**WHAT YOU NEED TO DO:**
Go to the line that contains "thumb tip: (210, 129)" and transcribe from there to the end of the entries, that line and the last one included.

:: MATERIALS PROVIDED ::

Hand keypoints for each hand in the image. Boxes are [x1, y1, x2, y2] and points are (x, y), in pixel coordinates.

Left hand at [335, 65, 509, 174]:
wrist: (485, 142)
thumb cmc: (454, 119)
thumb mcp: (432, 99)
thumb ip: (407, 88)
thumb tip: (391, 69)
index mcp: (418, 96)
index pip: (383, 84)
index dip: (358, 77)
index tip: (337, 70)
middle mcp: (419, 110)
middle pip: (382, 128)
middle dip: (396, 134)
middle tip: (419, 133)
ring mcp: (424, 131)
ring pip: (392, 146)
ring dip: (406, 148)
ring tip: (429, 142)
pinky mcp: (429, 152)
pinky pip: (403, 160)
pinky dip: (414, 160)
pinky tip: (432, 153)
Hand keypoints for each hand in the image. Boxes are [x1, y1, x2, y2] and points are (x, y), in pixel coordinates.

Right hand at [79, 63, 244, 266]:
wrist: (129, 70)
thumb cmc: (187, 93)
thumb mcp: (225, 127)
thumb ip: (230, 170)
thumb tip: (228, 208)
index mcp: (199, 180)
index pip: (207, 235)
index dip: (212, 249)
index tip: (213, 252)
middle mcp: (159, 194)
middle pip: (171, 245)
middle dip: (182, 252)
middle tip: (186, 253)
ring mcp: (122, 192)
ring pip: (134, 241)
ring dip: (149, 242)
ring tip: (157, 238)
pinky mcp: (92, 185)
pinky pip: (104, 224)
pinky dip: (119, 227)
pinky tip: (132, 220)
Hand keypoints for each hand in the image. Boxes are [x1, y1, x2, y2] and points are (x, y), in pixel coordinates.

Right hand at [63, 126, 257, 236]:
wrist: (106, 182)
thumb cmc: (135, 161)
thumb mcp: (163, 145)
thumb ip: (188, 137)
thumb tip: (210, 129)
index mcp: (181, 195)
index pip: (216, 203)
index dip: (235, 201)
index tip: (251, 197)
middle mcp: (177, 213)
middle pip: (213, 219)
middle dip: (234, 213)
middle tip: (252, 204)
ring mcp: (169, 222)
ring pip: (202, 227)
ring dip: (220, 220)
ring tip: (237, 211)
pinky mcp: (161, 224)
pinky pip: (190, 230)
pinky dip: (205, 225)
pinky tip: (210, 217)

:::

**COMPLETED TASK:**
thumb tip: (210, 129)
index mcp: (181, 195)
index pip: (216, 203)
index dip: (235, 201)
index tip: (251, 197)
middle mcp: (177, 213)
middle pip: (213, 219)
middle dip: (234, 213)
middle tip: (252, 204)
ring mcp: (169, 222)
ring pip: (202, 227)
ring dip: (220, 220)
ring tip: (237, 211)
pinky mcp: (161, 224)
pinky pip: (190, 230)
pinky dip: (205, 225)
pinky tip: (210, 217)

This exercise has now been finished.